■ Problem to work on:
Please copy the lines below, exactly as they are, from the one with "ring pip: (88, 157)" through the one with "index tip: (1688, 1274)", and leave out the pictures.
Segment Open
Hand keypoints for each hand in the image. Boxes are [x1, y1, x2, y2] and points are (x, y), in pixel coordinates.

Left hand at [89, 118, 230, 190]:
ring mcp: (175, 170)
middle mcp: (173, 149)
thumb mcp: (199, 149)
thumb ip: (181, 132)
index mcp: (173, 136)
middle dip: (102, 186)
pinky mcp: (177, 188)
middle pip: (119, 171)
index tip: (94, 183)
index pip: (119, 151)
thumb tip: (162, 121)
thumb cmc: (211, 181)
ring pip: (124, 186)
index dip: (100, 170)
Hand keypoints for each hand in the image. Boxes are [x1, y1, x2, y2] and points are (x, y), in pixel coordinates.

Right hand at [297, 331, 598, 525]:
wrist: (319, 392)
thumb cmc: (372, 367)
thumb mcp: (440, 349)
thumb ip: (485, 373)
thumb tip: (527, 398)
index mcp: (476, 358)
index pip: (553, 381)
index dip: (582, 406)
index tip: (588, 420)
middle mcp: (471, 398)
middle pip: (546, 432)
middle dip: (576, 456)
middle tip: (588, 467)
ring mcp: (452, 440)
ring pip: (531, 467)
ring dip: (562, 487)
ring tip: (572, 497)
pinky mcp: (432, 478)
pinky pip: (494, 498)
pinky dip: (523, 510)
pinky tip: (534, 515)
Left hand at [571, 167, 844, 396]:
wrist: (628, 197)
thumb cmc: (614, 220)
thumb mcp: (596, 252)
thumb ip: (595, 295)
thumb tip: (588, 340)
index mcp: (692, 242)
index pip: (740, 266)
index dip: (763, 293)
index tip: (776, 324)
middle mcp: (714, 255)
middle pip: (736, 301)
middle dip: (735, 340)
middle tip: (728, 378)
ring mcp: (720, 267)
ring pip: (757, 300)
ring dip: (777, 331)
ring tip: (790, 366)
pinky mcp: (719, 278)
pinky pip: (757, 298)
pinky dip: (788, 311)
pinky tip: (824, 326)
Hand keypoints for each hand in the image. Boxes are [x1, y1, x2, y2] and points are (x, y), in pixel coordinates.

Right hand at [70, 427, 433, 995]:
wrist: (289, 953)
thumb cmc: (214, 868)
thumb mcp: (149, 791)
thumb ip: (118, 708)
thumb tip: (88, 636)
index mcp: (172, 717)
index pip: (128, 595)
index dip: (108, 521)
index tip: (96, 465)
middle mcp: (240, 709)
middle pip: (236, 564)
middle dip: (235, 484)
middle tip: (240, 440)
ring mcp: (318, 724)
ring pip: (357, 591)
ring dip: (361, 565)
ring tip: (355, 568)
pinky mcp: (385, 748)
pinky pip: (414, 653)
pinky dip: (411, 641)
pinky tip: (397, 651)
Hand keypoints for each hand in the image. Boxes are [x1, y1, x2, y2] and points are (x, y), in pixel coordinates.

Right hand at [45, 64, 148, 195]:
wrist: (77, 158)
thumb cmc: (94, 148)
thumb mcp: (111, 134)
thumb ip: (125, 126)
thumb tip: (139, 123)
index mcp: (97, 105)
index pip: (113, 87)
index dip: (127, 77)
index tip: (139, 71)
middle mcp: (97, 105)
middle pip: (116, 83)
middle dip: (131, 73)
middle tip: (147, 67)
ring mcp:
Segment Closed
Segment Open
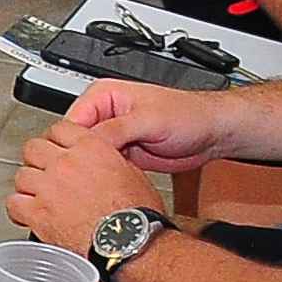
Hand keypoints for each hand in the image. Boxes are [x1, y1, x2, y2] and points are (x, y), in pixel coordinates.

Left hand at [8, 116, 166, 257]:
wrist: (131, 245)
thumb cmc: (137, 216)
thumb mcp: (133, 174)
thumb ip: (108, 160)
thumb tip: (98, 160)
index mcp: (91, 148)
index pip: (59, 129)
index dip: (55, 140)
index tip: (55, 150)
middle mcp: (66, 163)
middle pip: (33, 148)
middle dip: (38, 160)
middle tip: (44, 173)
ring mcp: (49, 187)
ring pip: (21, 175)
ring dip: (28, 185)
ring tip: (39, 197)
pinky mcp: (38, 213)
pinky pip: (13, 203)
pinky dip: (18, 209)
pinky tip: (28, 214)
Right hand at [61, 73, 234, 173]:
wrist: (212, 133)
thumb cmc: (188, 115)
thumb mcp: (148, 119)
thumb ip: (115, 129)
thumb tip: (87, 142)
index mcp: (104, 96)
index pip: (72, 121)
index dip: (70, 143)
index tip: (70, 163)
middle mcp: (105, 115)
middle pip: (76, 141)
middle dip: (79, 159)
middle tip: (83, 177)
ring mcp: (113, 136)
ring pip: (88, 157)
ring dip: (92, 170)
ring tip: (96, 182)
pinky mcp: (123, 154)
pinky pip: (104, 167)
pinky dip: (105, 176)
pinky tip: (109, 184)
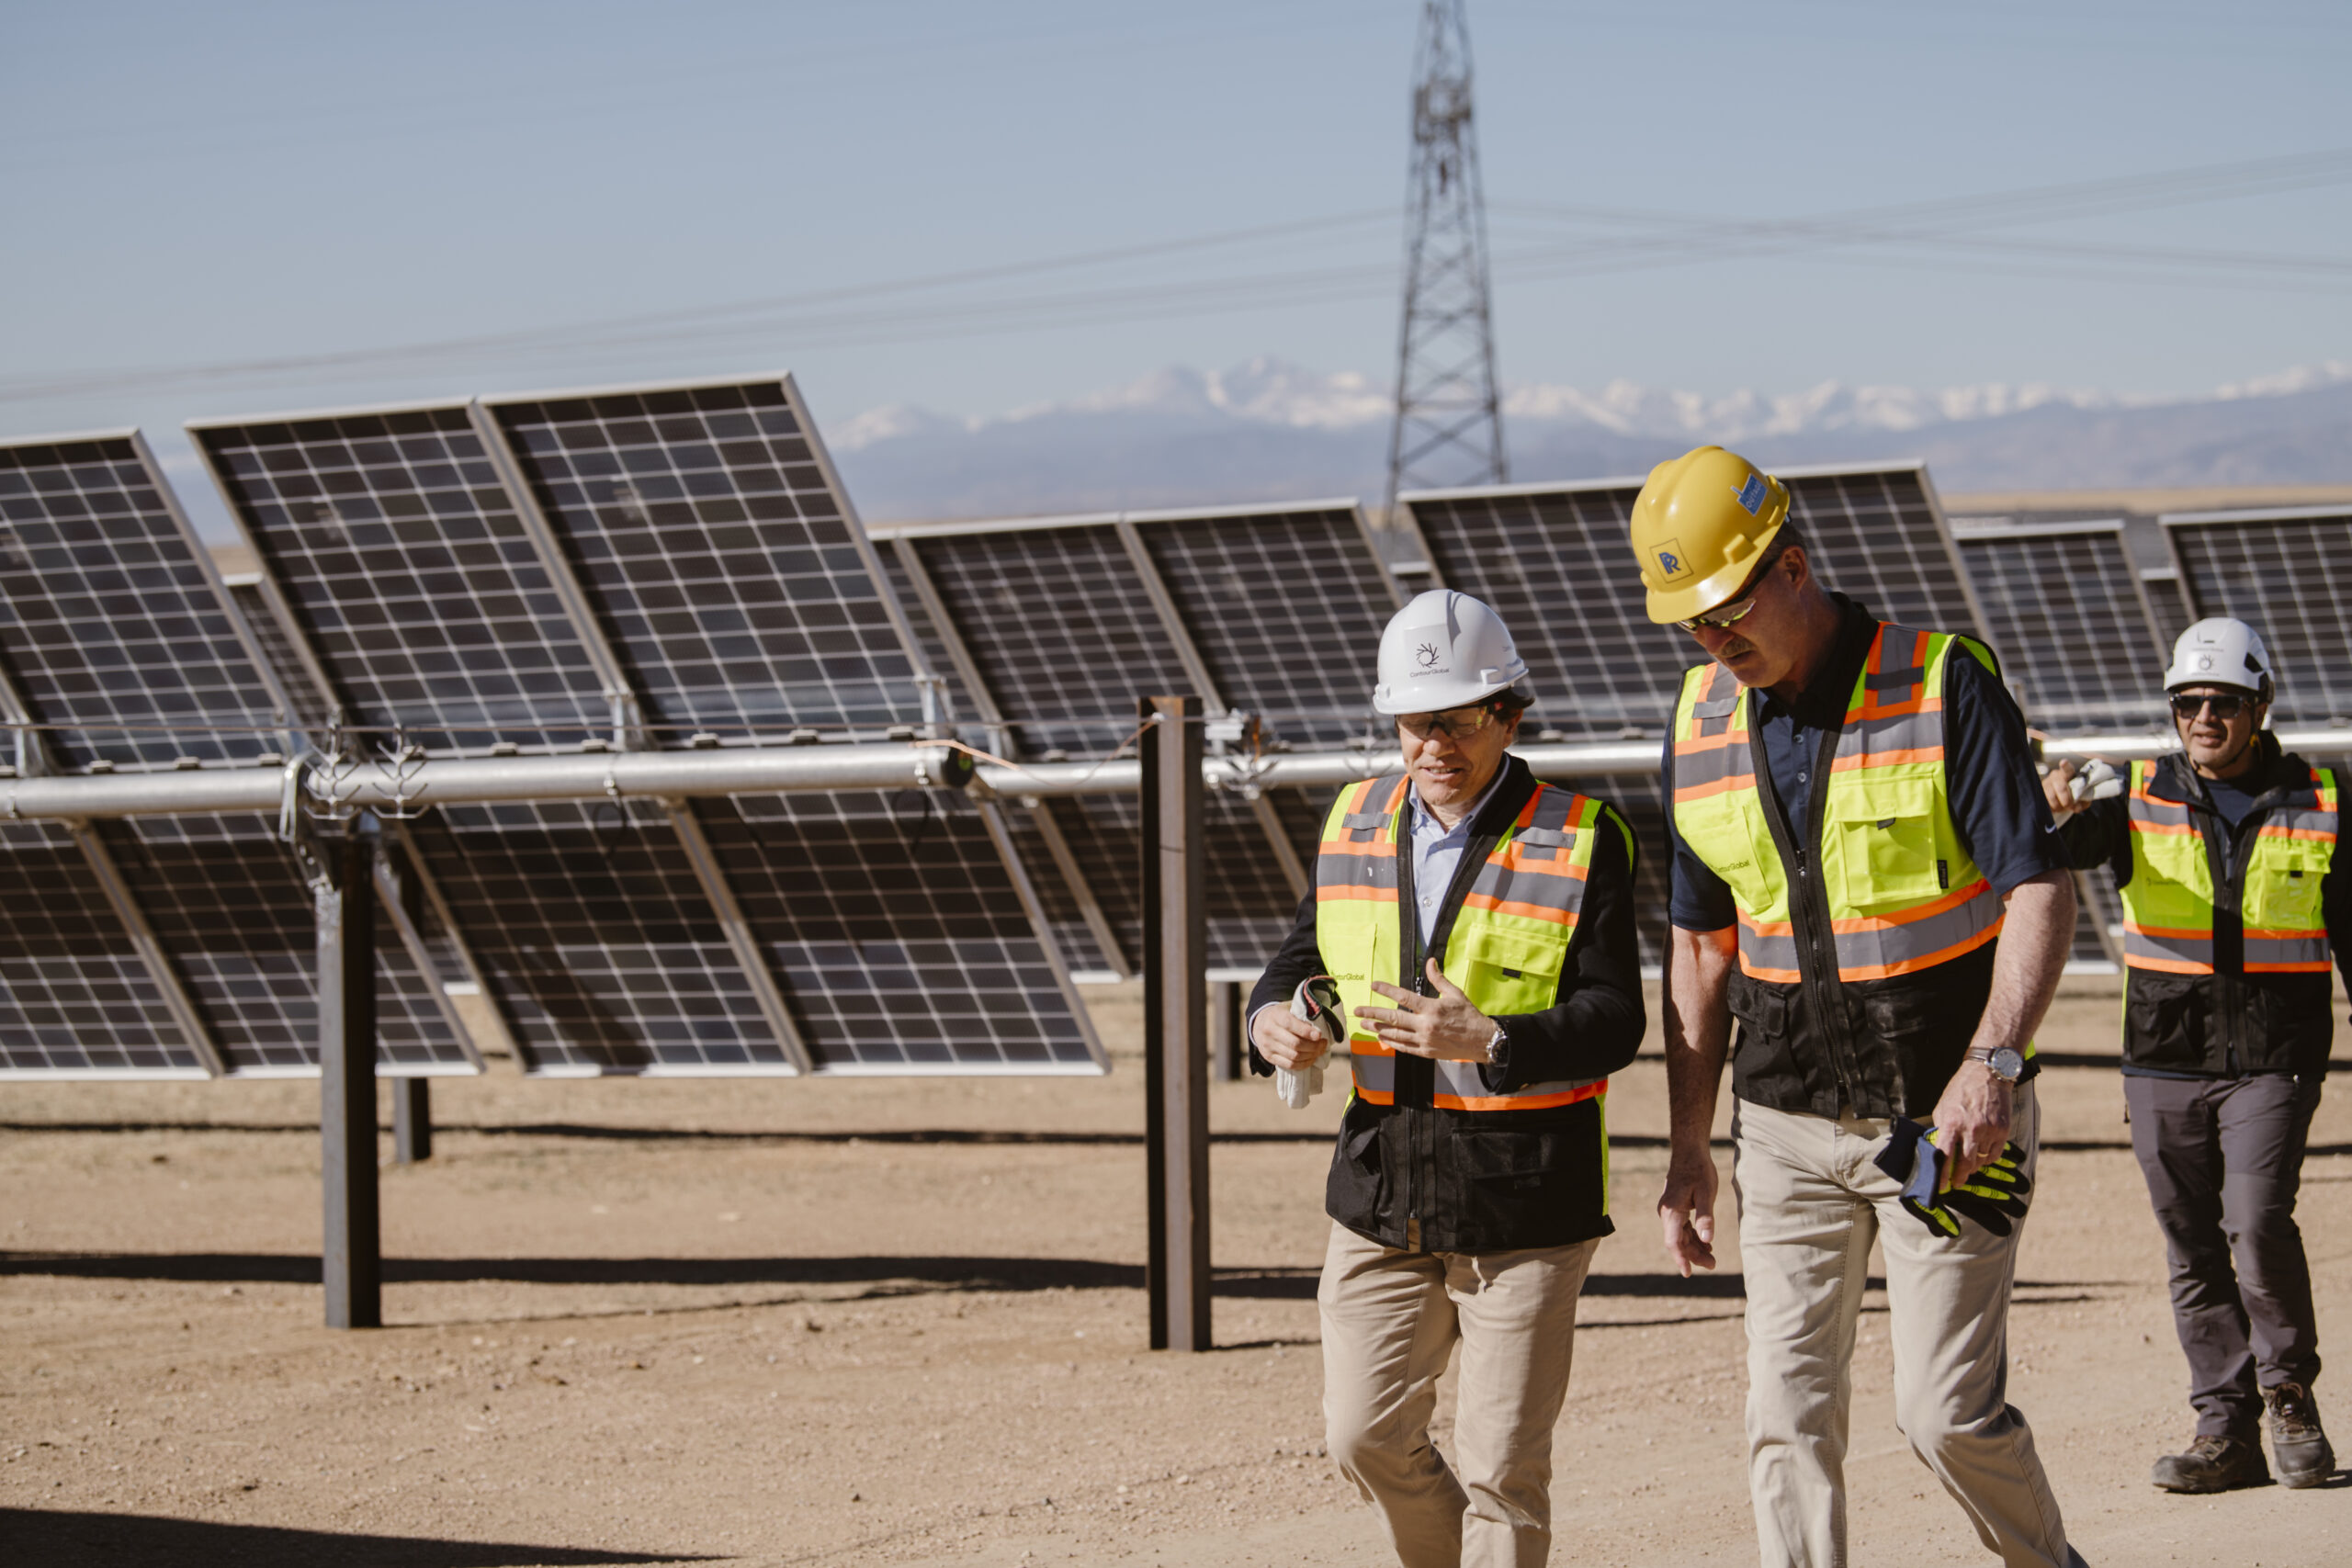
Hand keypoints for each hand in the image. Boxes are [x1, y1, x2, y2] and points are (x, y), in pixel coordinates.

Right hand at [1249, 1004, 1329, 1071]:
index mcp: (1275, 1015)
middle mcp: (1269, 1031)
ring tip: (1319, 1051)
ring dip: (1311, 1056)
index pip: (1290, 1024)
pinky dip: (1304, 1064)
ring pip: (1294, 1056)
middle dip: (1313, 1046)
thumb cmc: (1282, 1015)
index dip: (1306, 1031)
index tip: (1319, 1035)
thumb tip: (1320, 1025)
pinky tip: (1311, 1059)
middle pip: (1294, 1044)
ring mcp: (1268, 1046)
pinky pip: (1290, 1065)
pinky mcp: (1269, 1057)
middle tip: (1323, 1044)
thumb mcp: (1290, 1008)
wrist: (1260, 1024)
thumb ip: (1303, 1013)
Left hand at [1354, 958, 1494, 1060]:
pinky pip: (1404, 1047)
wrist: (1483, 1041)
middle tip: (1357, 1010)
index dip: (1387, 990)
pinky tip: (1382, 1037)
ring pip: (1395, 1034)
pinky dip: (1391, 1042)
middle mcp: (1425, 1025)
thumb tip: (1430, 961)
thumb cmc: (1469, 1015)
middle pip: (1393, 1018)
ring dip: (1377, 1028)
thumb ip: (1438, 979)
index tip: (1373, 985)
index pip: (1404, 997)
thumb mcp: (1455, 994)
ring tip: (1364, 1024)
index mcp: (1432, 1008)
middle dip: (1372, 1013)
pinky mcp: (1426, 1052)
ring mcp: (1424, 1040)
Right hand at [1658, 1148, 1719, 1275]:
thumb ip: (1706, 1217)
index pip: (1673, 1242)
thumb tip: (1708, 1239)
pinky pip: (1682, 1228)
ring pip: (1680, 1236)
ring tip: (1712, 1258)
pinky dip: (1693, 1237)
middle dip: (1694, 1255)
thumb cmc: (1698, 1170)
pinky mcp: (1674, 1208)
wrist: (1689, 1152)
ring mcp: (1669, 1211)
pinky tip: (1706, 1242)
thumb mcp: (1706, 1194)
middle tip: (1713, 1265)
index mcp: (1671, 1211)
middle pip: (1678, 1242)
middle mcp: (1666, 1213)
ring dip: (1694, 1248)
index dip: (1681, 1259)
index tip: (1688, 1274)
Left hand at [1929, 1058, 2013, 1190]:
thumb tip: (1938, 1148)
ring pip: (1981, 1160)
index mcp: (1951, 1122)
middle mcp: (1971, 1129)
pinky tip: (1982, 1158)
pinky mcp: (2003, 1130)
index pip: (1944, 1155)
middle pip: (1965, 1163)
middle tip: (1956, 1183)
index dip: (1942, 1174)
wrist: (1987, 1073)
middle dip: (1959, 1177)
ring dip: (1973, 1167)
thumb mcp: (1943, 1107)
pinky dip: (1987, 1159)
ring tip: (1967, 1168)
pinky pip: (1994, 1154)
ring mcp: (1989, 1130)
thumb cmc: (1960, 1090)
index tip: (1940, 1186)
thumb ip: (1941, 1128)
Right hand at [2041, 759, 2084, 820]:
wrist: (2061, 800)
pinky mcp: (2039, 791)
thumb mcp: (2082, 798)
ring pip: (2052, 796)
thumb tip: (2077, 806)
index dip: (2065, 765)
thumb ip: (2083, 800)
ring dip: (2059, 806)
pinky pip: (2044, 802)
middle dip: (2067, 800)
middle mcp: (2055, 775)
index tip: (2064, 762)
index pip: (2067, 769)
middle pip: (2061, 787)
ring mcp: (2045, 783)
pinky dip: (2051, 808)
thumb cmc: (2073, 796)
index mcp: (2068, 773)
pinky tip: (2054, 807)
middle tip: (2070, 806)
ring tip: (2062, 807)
Segment Closed
■ Written solution:
ring pip: (88, 157)
ring dip: (92, 170)
ring tip: (96, 182)
pinky mcp: (123, 154)
pinky pip: (104, 167)
pinky dip: (105, 176)
pinky tip: (109, 184)
Hand keypoints for each hand in the image. Boxes are [x1, y1, x2, y2] and points are (x, y), in pixel coordinates.

Right hand at [1249, 1004, 1329, 1071]:
index mcp: (1275, 1015)
middle mcp: (1269, 1031)
ring tip: (1319, 1051)
ring dip: (1311, 1056)
index pip: (1290, 1024)
pinky dip: (1304, 1064)
ring pip: (1294, 1056)
middle dip: (1313, 1046)
thumb cmc: (1282, 1015)
index dip: (1306, 1031)
index tip: (1319, 1035)
thumb tip: (1320, 1025)
pinky tip: (1311, 1059)
middle pip: (1294, 1044)
ring mcp: (1268, 1046)
pinky pip: (1290, 1065)
pinky mcp: (1269, 1057)
middle tip: (1323, 1044)
thumb mcp: (1290, 1008)
wrist: (1260, 1024)
thumb ip: (1303, 1013)
Left hand at [1354, 958, 1494, 1060]:
pinky pip: (1404, 1047)
wrist: (1483, 1041)
middle tip: (1357, 1010)
index dip: (1387, 990)
pinky tip: (1382, 1037)
ring pip: (1395, 1034)
pinky dip: (1391, 1042)
middle mcp: (1425, 1025)
thumb tip: (1430, 961)
thumb cmc: (1469, 1015)
middle pip: (1393, 1018)
ring dip: (1377, 1028)
thumb ip: (1438, 979)
index tip: (1373, 985)
index pip: (1404, 997)
thumb mcp: (1455, 994)
ring tip: (1364, 1024)
index mcp: (1432, 1008)
middle dip: (1372, 1013)
pinky mcp: (1426, 1052)
ring mcp: (1424, 1040)
Right hand at [1658, 1148, 1719, 1275]:
thumb ip: (1706, 1217)
index pip: (1673, 1242)
thumb tip: (1708, 1239)
pinky pip: (1682, 1228)
ring pip: (1680, 1236)
ring tip: (1712, 1258)
pinky dip: (1693, 1237)
middle dip: (1694, 1255)
thumb cmc: (1698, 1170)
pinky mcp: (1674, 1208)
wrist: (1689, 1152)
ring mcp: (1669, 1211)
pinky tip: (1706, 1242)
thumb mcp: (1706, 1194)
middle tip: (1713, 1265)
index mcp: (1671, 1211)
middle pip: (1678, 1242)
middle mcp: (1666, 1213)
ring dip: (1694, 1248)
index dip: (1681, 1259)
index tip: (1688, 1274)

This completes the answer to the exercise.